The fracas in Brooklyn over the recording by Bishop DiMarzio on behalf of a candidate is telling in many ways, but none more so than the way the Church’s culture tends to lag behind the mainstream culture. DiMarzio is old enough to remember a time when dealings between the Church and the State were conducted personally, and when the laity were not inclined to question their religious leaders, and religious leaders were not inclined to become publicly involved in political storms. Those days are gone.
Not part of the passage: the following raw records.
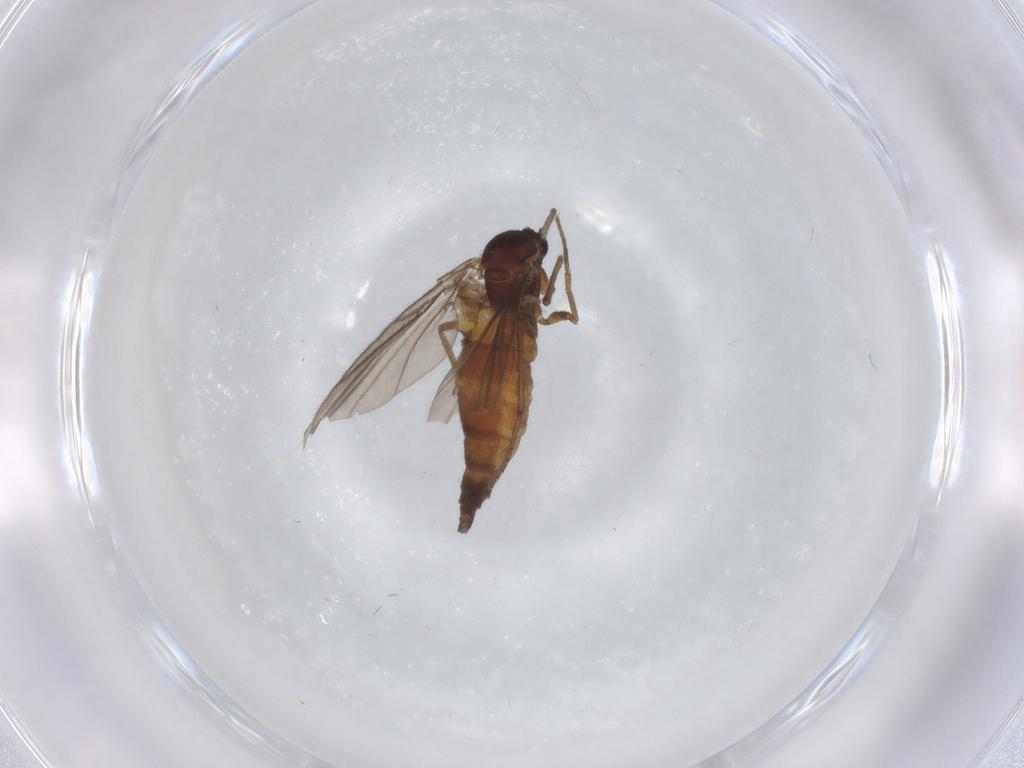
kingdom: Animalia
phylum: Arthropoda
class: Insecta
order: Diptera
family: Sciaridae
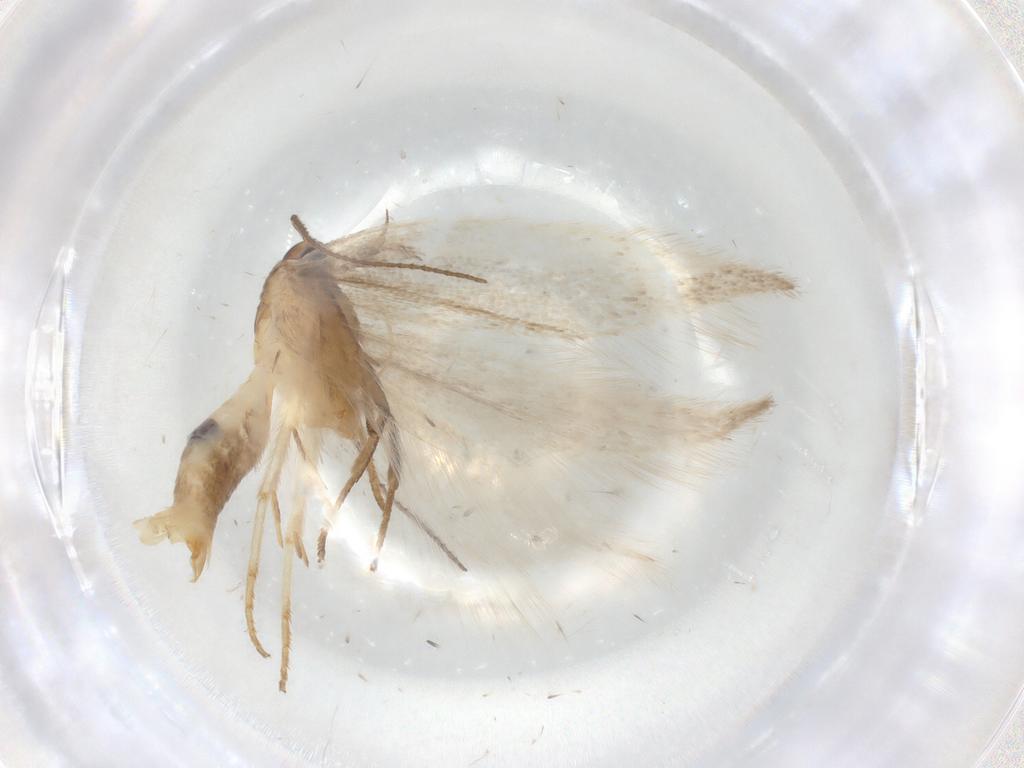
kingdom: Animalia
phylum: Arthropoda
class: Insecta
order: Lepidoptera
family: Gelechiidae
We saw another leftover of the old days earlier this year when a Connecticut legislator questioned the way Catholic parishes were incorporated in that state. Those laws were put on the books in the 1950s and, without any particular historical research, I can guarantee nonetheless that what happened in the 1950s was the Governor of Connecticut called the Archbishop of Hartford and asked, “How do you want us to do this?”
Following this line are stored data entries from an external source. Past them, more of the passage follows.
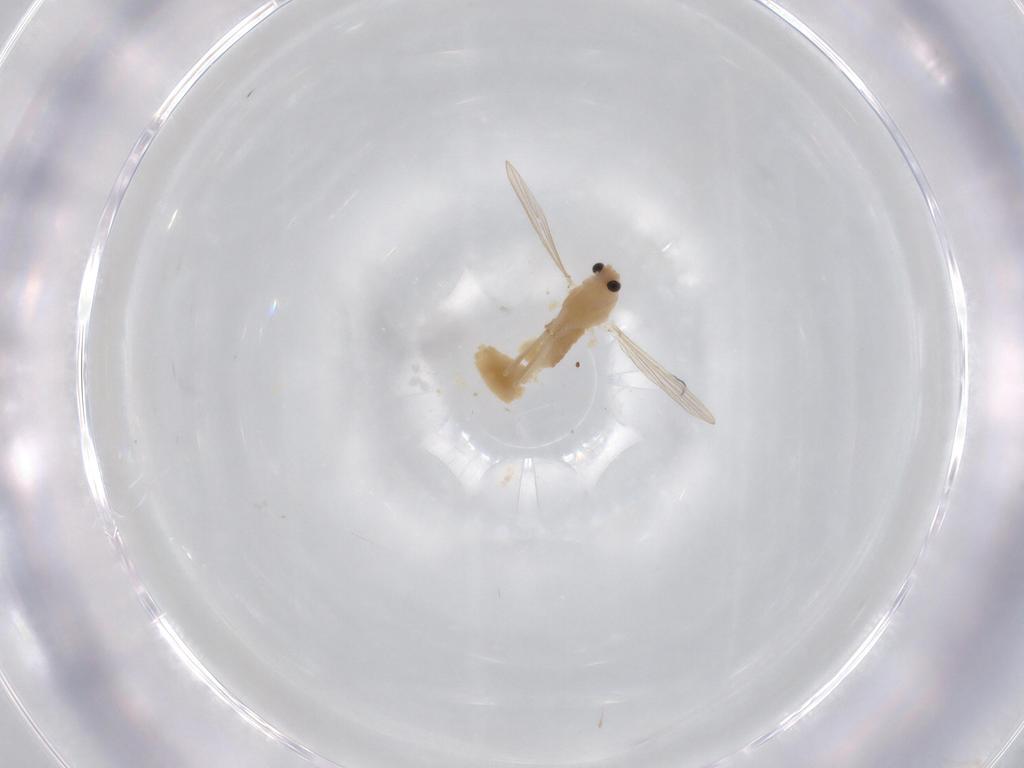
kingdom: Animalia
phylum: Arthropoda
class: Insecta
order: Diptera
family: Chironomidae
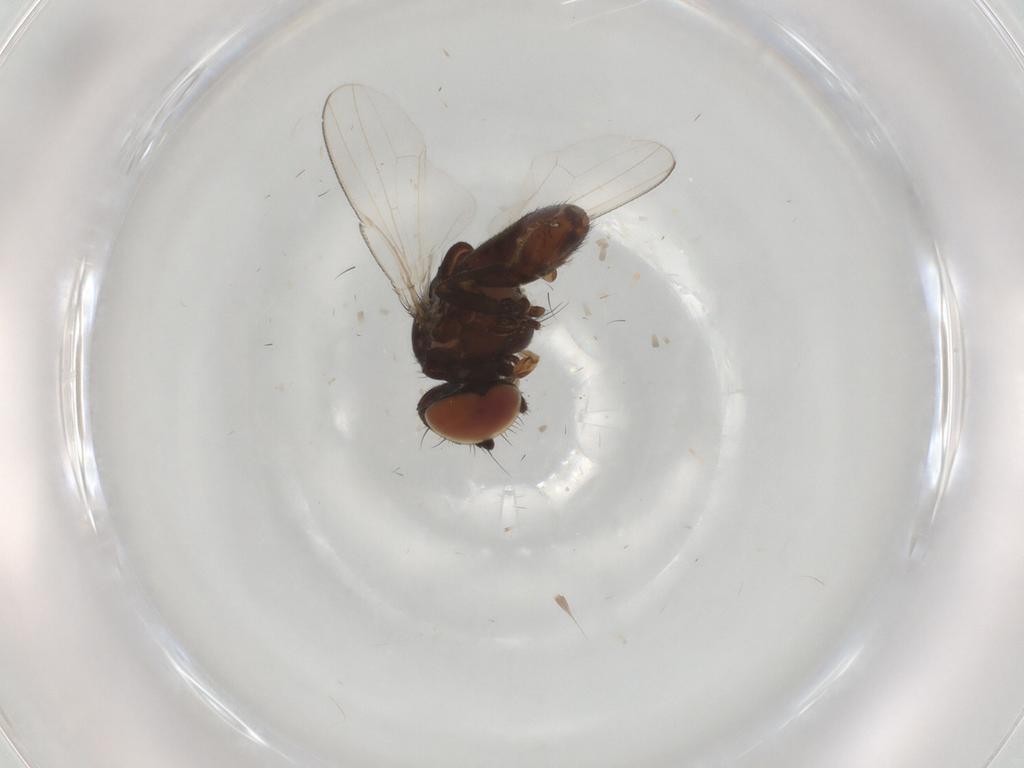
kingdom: Animalia
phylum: Arthropoda
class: Insecta
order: Diptera
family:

As the Church’s hierarchy decides where it will stand on the final health care bill, it is good to remember that those days are gone. One of the saddest things I heard all year was when a lifelong Catholic activist was wondering about what stance the USCCB would take and he said, “Well, of course they will oppose it. They’re Republicans.” This called to mind the statement, perhaps apocryphal, of John Kennedy when running for the presidency: “The monsignors are against me but the nuns are all for me.”
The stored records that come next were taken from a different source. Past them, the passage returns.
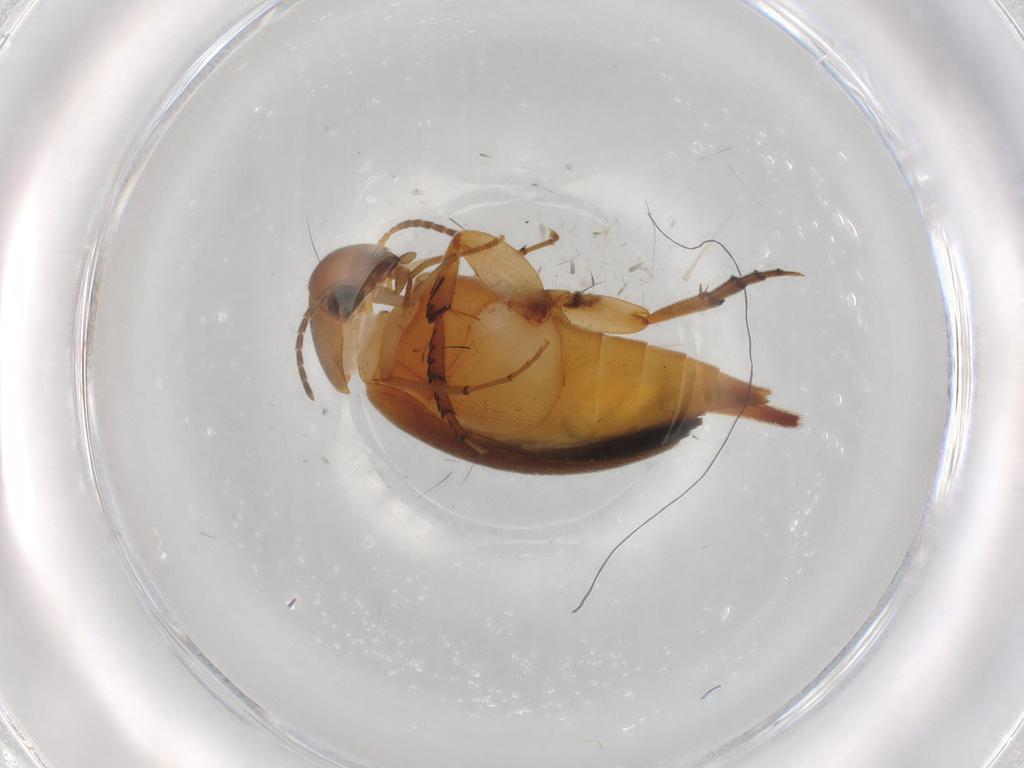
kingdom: Animalia
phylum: Arthropoda
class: Insecta
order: Coleoptera
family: Mordellidae
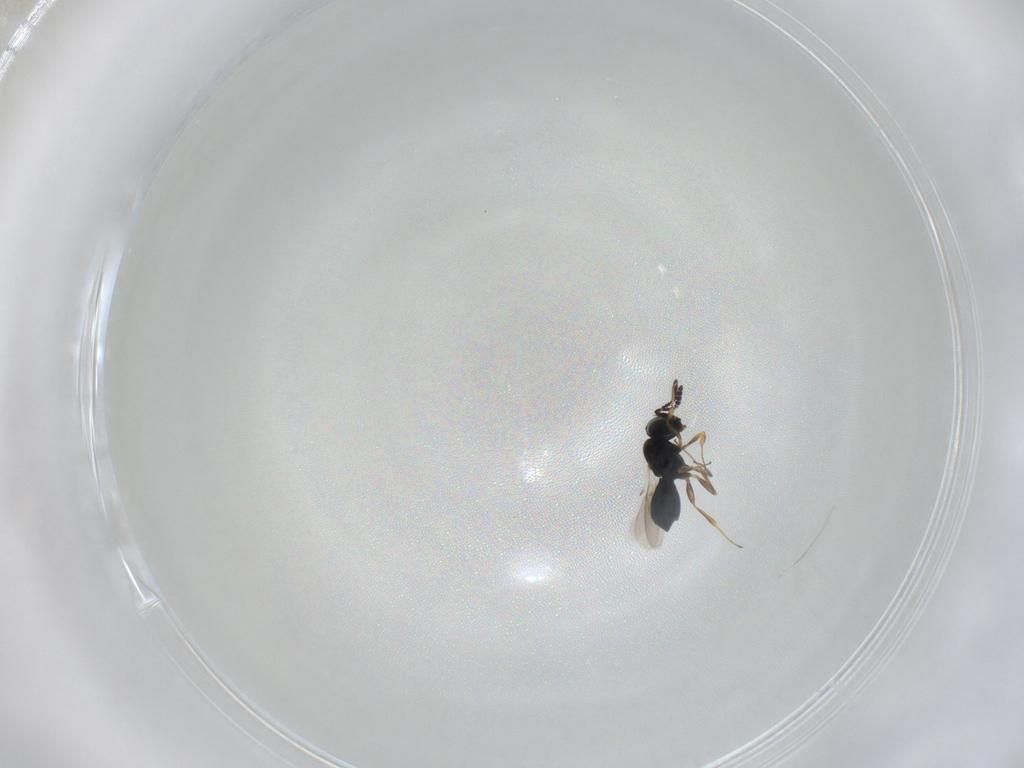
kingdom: Animalia
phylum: Arthropoda
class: Insecta
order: Hymenoptera
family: Scelionidae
Bishop DiMarzio should not lend his name to any office seeker, of course. He may have jeopardized the tax-exempt status of his diocese, although I doubt you will find a prosecutor in the Big Apple who is interested in a long, public fight with a man of the cloth over such an incident. No matter how bishops engage the political process, they need to be prudent. As they gather later this month for their annual meeting, they can start their examination of how the Church involves itself with politics by looking first at themselves.